En réponse à un appel des Nations Unies à mettre un terme à la violence contre les femmes, le pouvoir en place a qualifié cet appel de « destructeur de la vie familiale et de la société toute entière ».

La violence contre la femme est de plus en plus systématisée, elle devient un « droit acquis » pour les FM et les salafistes, « battre les filles et les femmes est une base d’éducation pour le bien être de la société ». Un des leurs adages est « il faut battre ta femme chaque jour, si toi tu ne sais pas pourquoi, elle le sait ».

Depuis le 25 janvier, la présence massive des femmes sur l’espace public et leurs revendications de liberté et d’égalité gênent de plus en plus les pouvoirs successifs qui n’ont de cesse que de supprimer ce droit. L’espace public est aux hommes et il doit y rester !! Mais les femmes égyptiennes n’ont plus peur, conscientes de leurs rôles dans les changements et dans les processus de reconstructions, elles tiennent à continuer leurs luttes. Elles ne comptent ni abandonner leurs droits ni quitter l’espace public. Deux signes reflètent cette détermination, le premier concerne la participation de plus en plus importante des femmes dans les dernières manifestations de 30 juin et de 4 juillet où elles présentaient presque 40% des 30 millions de manifestants, non seulement dans les villes, mais aussi dans les bourgs et les petits villages. Deuxièmement, elles occupent l’espace public, non seulement physiquement, mais aussi par l’expression de l’art de graffiti qui était exclusivement réservé aux hommes. (Le graffiti est devenu depuis le 25 janvier le symbole de militantisme). Récemment un groupe des femmes exprime leurs revendications par les graffitis continuant ainsi les débats publics. Troisièmement, il y a de plus en plus des associations, des ONG des femmes mais aussi des hommes qui luttent ensembles pour l’égalité de droits, pour défendre et aider les femmes victimes de harcèlement sexuel et de violence conjugale et enfin afin de rompre la « loi de silence » et la « loi de déshonneur ».

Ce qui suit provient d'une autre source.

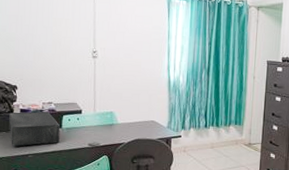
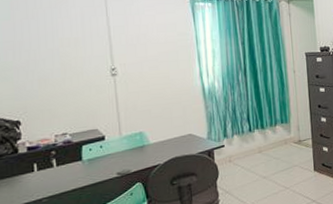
speaker: present [9,112,60,147] -> none [13,145,81,193]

Quel est l’avenir de la femme en Egypte aujourd’hui?

Une nette amélioration, concernant la situation de la femme, commence à apparaître dans la nouvelle constitution qui vient d’être élaborée. Malgré que cette constitution reste encore assez timide concernant la laïcité et le droit de culte, on note néanmoins une certaine progrès pour les droits de la femme. 3 articles positifs sont à noter :

  • – Le droit de femmes à transmettre la nationalité à leurs enfants (jusqu’à 2010 ce droit était réservé aux hommes, les enfants des femmes mariées à des étrangers n’avaient pas le droit à la nationalité, une loi est promulgué en 2010 permettant la transmettions de la nationalité sous certaines conditions, désormais, la transmission de la nationalité par la mère est inscrite dans la constitution), (Article 6).
  • – L’égalité femme/homme dans tous leurs droits civils, politiques, économiques, sociaux et culturels. Le droit de femmes à accéder a toutes les fonctions publiques y compris la magistrature. L’état doit notamment protéger l’enfance et la maternité, ainsi que les femmes en difficulté, (Article 11).
  • – Le droit de filles, tous comme les garçons, à l’éducation obligatoire jusqu’à l’étude secondaire ou son équivalant, (Article 19).

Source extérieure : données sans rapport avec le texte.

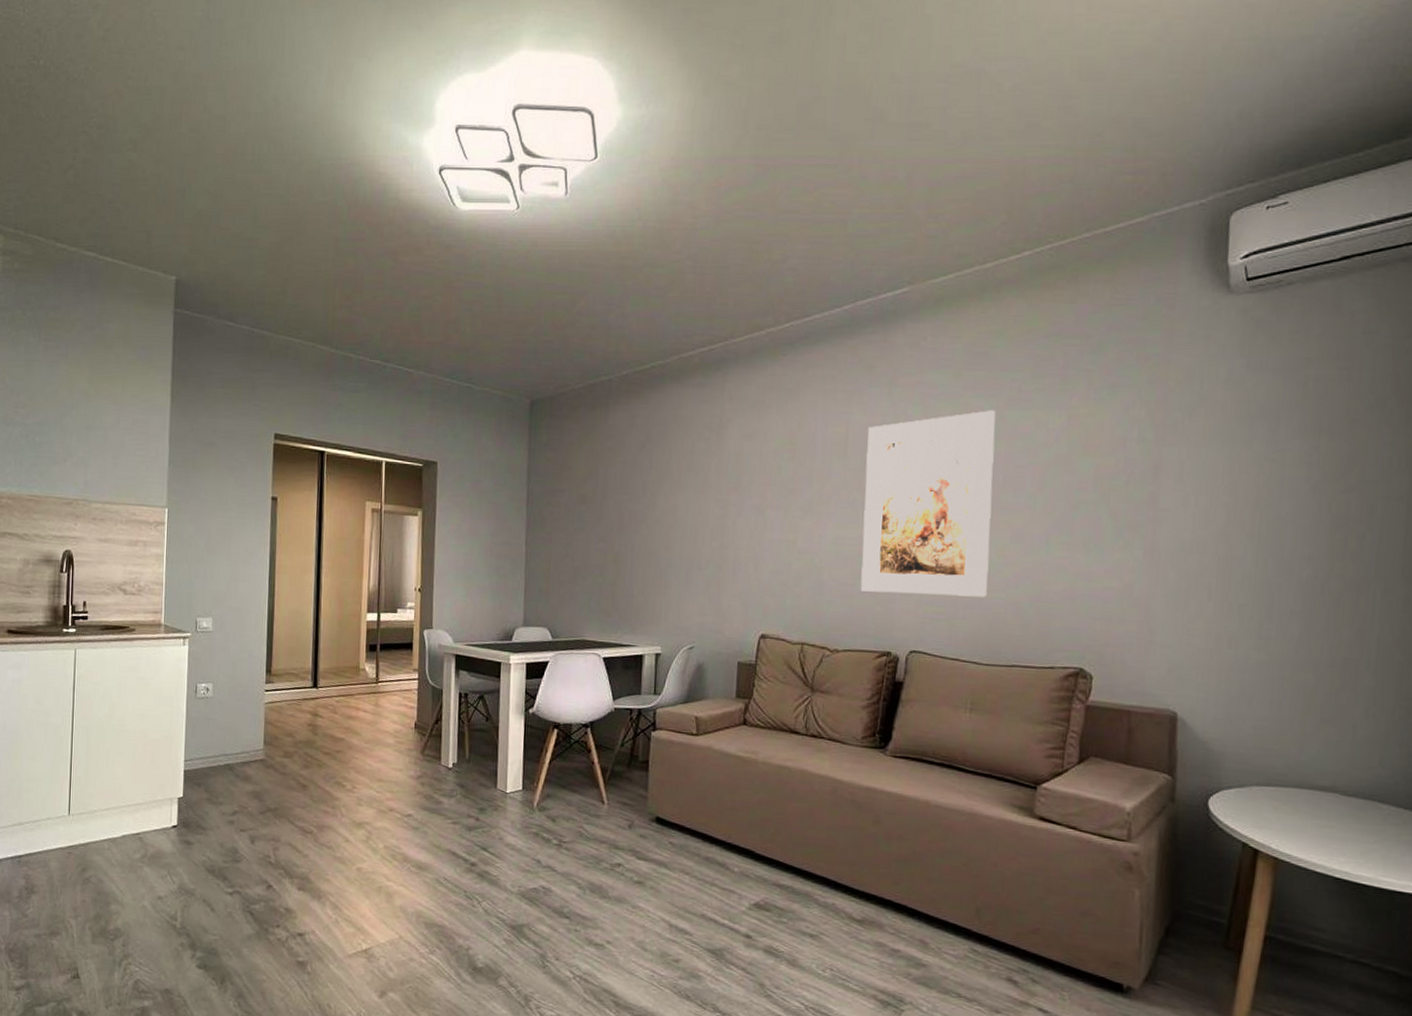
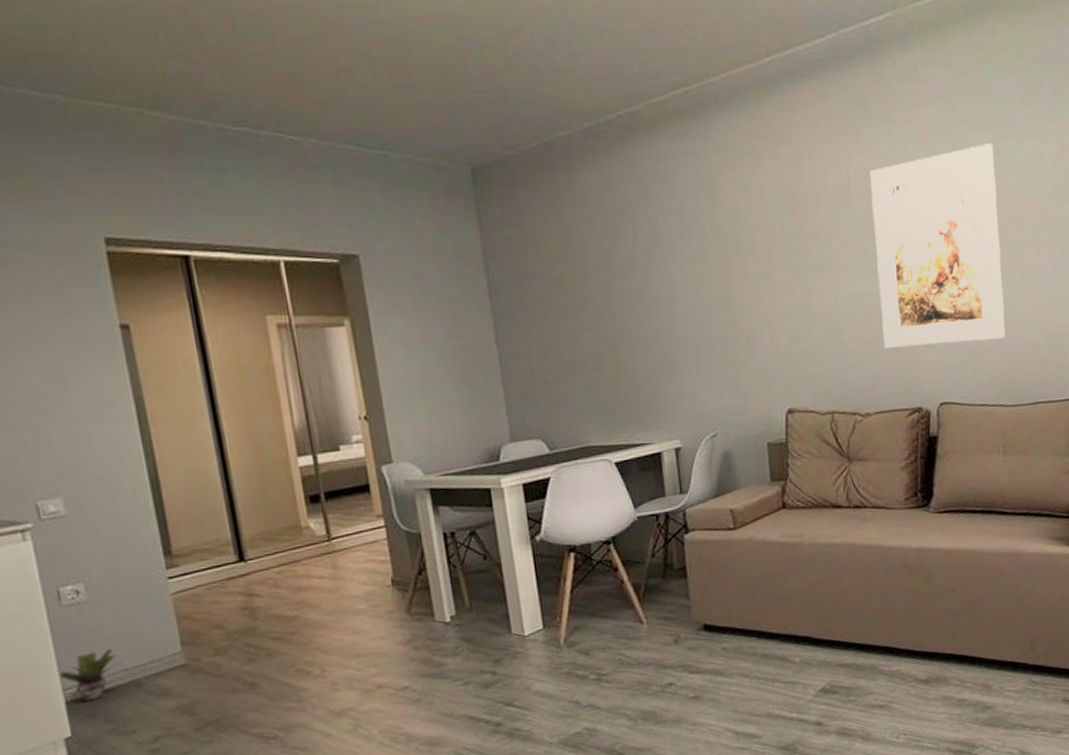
potted plant: none [184,736,225,774] -> present [56,648,124,702]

Malheureusement, la Constituante n’a pas pu exiger la règle de la « discrimination positive » en imposant un pourcentage de femmes au Parlement. Cependant, l’Article 180 de la nouvelle Constitution impose la participation obligatoire de la femme dans les Collectivités et Conseils locaux à hauteur de 25%. C’est une étape importante, mais je suis sure que la femme égyptienne restera vigilante et continuera la lutte pour ses droits.

Enfin, aussi bien en Egypte qu’ailleurs dans le monde, une Société sans égalité de droits, de religions et de sexes est une société malade et handicapée, elle ne pourra pas avance, elle s’effondre.